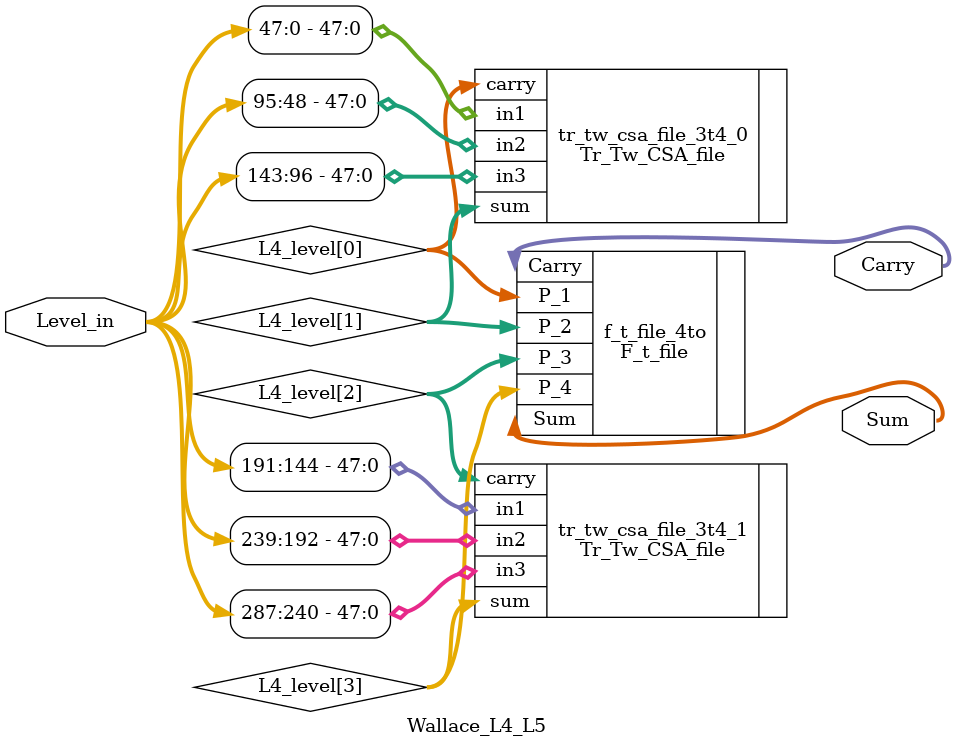
<source format=v>
module Wallace_L4_L5(
	input			[287:0]					Level_in,
	output		[47:0]					Carry,
	output		[47:0]					Sum
);
	wire			[47:0]					L4_level[3:0];
	/*第三级传播*/
	Tr_Tw_CSA_file tr_tw_csa_file_3t4_0(
		.in1										(Level_in[47:0]),
		.in2										(Level_in[95:48]),
		.in3										(Level_in[143:96]),
		.carry									(L4_level[0]),
		.sum										(L4_level[1])
	);
	Tr_Tw_CSA_file tr_tw_csa_file_3t4_1(
		.in1										(Level_in[191:144]),
		.in2										(Level_in[239:192]),
		.in3										(Level_in[287:240]),
		.carry									(L4_level[2]),
		.sum										(L4_level[3])
	);
	/*第4级传播*/
	F_t_file f_t_file_4to(
		.P_1										(L4_level[0]),
		.P_2										(L4_level[1]),
		.P_3										(L4_level[2]),
		.P_4										(L4_level[3]),
		.Sum										(Sum),
		.Carry									(Carry)
	);
endmodule
</source>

**Work to complete:** The records are to be duplicated in full and exactly, with images left out.

**Answer area:**
<source format=v>
module Wallace_L4_L5(
	input			[287:0]					Level_in,
	output		[47:0]					Carry,
	output		[47:0]					Sum
);
	wire			[47:0]					L4_level[3:0];
	/*第三级传播*/
	Tr_Tw_CSA_file tr_tw_csa_file_3t4_0(
		.in1										(Level_in[47:0]),
		.in2										(Level_in[95:48]),
		.in3										(Level_in[143:96]),
		.carry									(L4_level[0]),
		.sum										(L4_level[1])
	);
	Tr_Tw_CSA_file tr_tw_csa_file_3t4_1(
		.in1										(Level_in[191:144]),
		.in2										(Level_in[239:192]),
		.in3										(Level_in[287:240]),
		.carry									(L4_level[2]),
		.sum										(L4_level[3])
	);
	/*第4级传播*/
	F_t_file f_t_file_4to(
		.P_1										(L4_level[0]),
		.P_2										(L4_level[1]),
		.P_3										(L4_level[2]),
		.P_4										(L4_level[3]),
		.Sum										(Sum),
		.Carry									(Carry)
	);
endmodule
</source>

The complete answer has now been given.